*REQUEST*
All of the data below needs to be set down again, exactly as shown.

EXTRACTED ENTRIES: Begin

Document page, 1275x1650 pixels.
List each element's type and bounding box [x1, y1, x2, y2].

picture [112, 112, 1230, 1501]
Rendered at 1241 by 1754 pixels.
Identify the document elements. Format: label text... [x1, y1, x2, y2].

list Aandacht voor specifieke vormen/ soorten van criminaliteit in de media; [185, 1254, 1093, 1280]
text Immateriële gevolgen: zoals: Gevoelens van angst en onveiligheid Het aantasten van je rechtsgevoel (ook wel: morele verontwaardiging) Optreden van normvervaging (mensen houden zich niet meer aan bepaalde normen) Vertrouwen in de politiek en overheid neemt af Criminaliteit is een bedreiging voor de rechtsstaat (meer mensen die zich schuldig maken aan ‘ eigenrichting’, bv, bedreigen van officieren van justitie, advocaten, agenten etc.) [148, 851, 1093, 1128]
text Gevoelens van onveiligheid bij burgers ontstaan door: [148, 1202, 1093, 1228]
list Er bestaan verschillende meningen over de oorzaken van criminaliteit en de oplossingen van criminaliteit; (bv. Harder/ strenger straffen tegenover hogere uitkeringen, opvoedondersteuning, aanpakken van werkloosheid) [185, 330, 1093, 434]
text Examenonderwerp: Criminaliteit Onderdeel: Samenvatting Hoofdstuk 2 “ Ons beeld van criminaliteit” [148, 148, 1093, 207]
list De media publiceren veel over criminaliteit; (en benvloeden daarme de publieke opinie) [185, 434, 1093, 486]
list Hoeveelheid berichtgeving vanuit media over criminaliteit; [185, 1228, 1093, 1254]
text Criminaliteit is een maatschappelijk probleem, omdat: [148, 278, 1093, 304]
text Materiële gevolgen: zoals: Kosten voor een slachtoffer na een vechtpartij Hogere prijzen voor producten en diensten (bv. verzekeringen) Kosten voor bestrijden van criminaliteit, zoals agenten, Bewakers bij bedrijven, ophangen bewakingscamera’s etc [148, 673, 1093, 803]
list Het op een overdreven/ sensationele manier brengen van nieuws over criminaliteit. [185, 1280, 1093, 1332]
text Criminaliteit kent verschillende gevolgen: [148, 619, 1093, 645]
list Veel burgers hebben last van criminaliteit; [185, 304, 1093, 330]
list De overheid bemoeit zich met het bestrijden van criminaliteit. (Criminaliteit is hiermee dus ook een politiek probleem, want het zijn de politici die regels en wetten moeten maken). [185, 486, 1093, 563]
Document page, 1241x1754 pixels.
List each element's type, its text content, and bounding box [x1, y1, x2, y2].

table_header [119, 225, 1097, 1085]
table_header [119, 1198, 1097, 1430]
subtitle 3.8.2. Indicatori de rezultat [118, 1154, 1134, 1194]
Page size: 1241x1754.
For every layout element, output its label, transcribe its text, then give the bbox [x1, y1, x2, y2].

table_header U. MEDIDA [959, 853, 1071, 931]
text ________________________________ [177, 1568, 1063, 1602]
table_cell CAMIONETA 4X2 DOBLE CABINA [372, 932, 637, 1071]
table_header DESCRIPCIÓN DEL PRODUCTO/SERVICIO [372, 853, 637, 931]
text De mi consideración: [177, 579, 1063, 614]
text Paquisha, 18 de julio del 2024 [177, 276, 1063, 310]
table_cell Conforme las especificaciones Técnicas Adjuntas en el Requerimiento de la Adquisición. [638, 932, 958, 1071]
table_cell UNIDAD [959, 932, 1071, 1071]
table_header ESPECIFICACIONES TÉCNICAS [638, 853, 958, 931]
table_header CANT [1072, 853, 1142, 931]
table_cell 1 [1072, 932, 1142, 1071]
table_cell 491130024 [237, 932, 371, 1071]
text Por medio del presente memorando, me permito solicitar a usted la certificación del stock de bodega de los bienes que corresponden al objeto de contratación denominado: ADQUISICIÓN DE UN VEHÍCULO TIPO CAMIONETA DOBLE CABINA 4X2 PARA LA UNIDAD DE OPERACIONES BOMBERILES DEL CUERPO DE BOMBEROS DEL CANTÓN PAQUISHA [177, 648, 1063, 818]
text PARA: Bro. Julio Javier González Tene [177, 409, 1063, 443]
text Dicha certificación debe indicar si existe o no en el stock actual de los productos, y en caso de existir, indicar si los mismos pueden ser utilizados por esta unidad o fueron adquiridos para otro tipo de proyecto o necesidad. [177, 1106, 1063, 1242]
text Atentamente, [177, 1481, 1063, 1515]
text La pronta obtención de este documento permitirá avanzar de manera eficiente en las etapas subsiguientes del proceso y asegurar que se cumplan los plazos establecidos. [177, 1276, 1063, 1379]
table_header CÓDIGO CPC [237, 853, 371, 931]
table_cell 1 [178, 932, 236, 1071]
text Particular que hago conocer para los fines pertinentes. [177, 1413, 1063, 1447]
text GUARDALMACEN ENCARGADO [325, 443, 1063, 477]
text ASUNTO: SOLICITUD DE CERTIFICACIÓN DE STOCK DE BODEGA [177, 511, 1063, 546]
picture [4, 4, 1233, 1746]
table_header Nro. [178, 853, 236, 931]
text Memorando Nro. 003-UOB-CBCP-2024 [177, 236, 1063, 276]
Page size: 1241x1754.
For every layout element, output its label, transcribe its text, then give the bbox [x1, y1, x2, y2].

EXTRACTED ENTRIES: End

*ANSWER*
Document page, 1275x1650 pixels.
List each element's type and bounding box [x1, y1, x2, y2].

picture [112, 112, 1230, 1501]
Rendered at 1241 by 1754 pixels.
Identify the document elements. Format: label text... [x1, y1, x2, y2].

list Aandacht voor specifieke vormen/ soorten van criminaliteit in de media; [185, 1254, 1093, 1280]
text Immateriële gevolgen: zoals: Gevoelens van angst en onveiligheid Het aantasten van je rechtsgevoel (ook wel: morele verontwaardiging) Optreden van normvervaging (mensen houden zich niet meer aan bepaalde normen) Vertrouwen in de politiek en overheid neemt af Criminaliteit is een bedreiging voor de rechtsstaat (meer mensen die zich schuldig maken aan ‘ eigenrichting’, bv, bedreigen van officieren van justitie, advocaten, agenten etc.) [148, 851, 1093, 1128]
text Gevoelens van onveiligheid bij burgers ontstaan door: [148, 1202, 1093, 1228]
list Er bestaan verschillende meningen over de oorzaken van criminaliteit en de oplossingen van criminaliteit; (bv. Harder/ strenger straffen tegenover hogere uitkeringen, opvoedondersteuning, aanpakken van werkloosheid) [185, 330, 1093, 434]
text Examenonderwerp: Criminaliteit Onderdeel: Samenvatting Hoofdstuk 2 “ Ons beeld van criminaliteit” [148, 148, 1093, 207]
list De media publiceren veel over criminaliteit; (en benvloeden daarme de publieke opinie) [185, 434, 1093, 486]
list Hoeveelheid berichtgeving vanuit media over criminaliteit; [185, 1228, 1093, 1254]
text Criminaliteit is een maatschappelijk probleem, omdat: [148, 278, 1093, 304]
text Materiële gevolgen: zoals: Kosten voor een slachtoffer na een vechtpartij Hogere prijzen voor producten en diensten (bv. verzekeringen) Kosten voor bestrijden van criminaliteit, zoals agenten, Bewakers bij bedrijven, ophangen bewakingscamera’s etc [148, 673, 1093, 803]
list Het op een overdreven/ sensationele manier brengen van nieuws over criminaliteit. [185, 1280, 1093, 1332]
text Criminaliteit kent verschillende gevolgen: [148, 619, 1093, 645]
list Veel burgers hebben last van criminaliteit; [185, 304, 1093, 330]
list De overheid bemoeit zich met het bestrijden van criminaliteit. (Criminaliteit is hiermee dus ook een politiek probleem, want het zijn de politici die regels en wetten moeten maken). [185, 486, 1093, 563]
Document page, 1241x1754 pixels.
List each element's type, its text content, and bounding box [x1, y1, x2, y2].

table_header [119, 225, 1097, 1085]
table_header [119, 1198, 1097, 1430]
subtitle 3.8.2. Indicatori de rezultat [118, 1154, 1134, 1194]
Page size: 1241x1754.
For every layout element, output its label, transcribe its text, then give the bbox [x1, y1, x2, y2].

table_header U. MEDIDA [959, 853, 1071, 931]
text ________________________________ [177, 1568, 1063, 1602]
table_cell CAMIONETA 4X2 DOBLE CABINA [372, 932, 637, 1071]
table_header DESCRIPCIÓN DEL PRODUCTO/SERVICIO [372, 853, 637, 931]
text De mi consideración: [177, 579, 1063, 614]
text Paquisha, 18 de julio del 2024 [177, 276, 1063, 310]
table_cell Conforme las especificaciones Técnicas Adjuntas en el Requerimiento de la Adquisición. [638, 932, 958, 1071]
table_cell UNIDAD [959, 932, 1071, 1071]
table_header ESPECIFICACIONES TÉCNICAS [638, 853, 958, 931]
table_header CANT [1072, 853, 1142, 931]
table_cell 1 [1072, 932, 1142, 1071]
table_cell 491130024 [237, 932, 371, 1071]
text Por medio del presente memorando, me permito solicitar a usted la certificación del stock de bodega de los bienes que corresponden al objeto de contratación denominado: ADQUISICIÓN DE UN VEHÍCULO TIPO CAMIONETA DOBLE CABINA 4X2 PARA LA UNIDAD DE OPERACIONES BOMBERILES DEL CUERPO DE BOMBEROS DEL CANTÓN PAQUISHA [177, 648, 1063, 818]
text PARA: Bro. Julio Javier González Tene [177, 409, 1063, 443]
text Dicha certificación debe indicar si existe o no en el stock actual de los productos, y en caso de existir, indicar si los mismos pueden ser utilizados por esta unidad o fueron adquiridos para otro tipo de proyecto o necesidad. [177, 1106, 1063, 1242]
text Atentamente, [177, 1481, 1063, 1515]
text La pronta obtención de este documento permitirá avanzar de manera eficiente en las etapas subsiguientes del proceso y asegurar que se cumplan los plazos establecidos. [177, 1276, 1063, 1379]
table_header CÓDIGO CPC [237, 853, 371, 931]
table_cell 1 [178, 932, 236, 1071]
text Particular que hago conocer para los fines pertinentes. [177, 1413, 1063, 1447]
text GUARDALMACEN ENCARGADO [325, 443, 1063, 477]
text ASUNTO: SOLICITUD DE CERTIFICACIÓN DE STOCK DE BODEGA [177, 511, 1063, 546]
picture [4, 4, 1233, 1746]
table_header Nro. [178, 853, 236, 931]
text Memorando Nro. 003-UOB-CBCP-2024 [177, 236, 1063, 276]
Page size: 1241x1754.
For every layout element, output its label, transcribe its text, then give the bbox [x1, y1, x2, y2].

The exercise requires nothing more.